Inwoners kunnen met allerlei hulpvragen terecht bij de gemeente. Maar wat als mensen niet weten waar ze precies heen moeten, niet goed doorverwezen worden of niet efficiënt geholpen worden? In een reeks portretten delen we ervaringsverhalen rondom de toegang tot ondersteuning en zorg bij gemeenten.  

Alle levensgebieden

Tijdens de schorsing is Jens een aantal weken thuis. Carla bespreekt het met een leerplichtambtenaar en een onderwijsconsulent. De onderwijsconsulent begeleidt hen naar een andere gespecialiseerde school. Carla geeft ook daar aan wat volgens haar nodig is. ‘Het liefst zag ik de ambulante begeleiding over alle levensgebieden heen, inclusief school’. De school wilde het echter eerst aankijken. Ook de gemeente vond het niet nodig dat er uitbreiding van ondersteuning op school plaatsvindt. Kort daarna escaleert het ook daar.

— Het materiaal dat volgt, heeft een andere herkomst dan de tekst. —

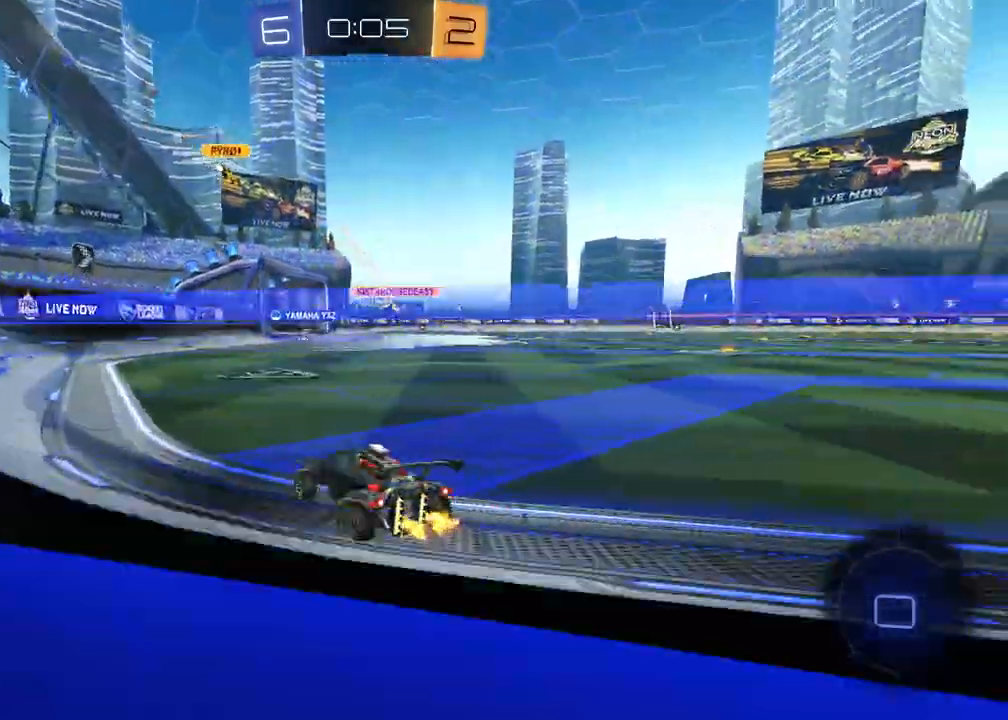
{"buttons": ["R2"], "left_stick": "up-right", "right_stick": "center", "events": [[133, "left_stick", "center"], [383, "left_stick", "up-right"]]}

Carla vindt daarna zelf een gespecialiseerde tussenvoorziening. Jens kan er niet meteen terecht en ondertussen wordt de logeeropvang niet meer toegekend. Carla zou dit binnen de familie moeten kunnen oplossen. En omdat resultaten achterblijven besluit de gemeente de ambulante hulpverlening thuis te stoppen en in te zetten op hulp vanuit een instelling. Dit terwijl de resultaten achterblijven omdat er geen extra begeleiding op school werd toegekend en juist daar de escalaties plaatsvonden die direct gevolgen hadden voor de thuissituatie.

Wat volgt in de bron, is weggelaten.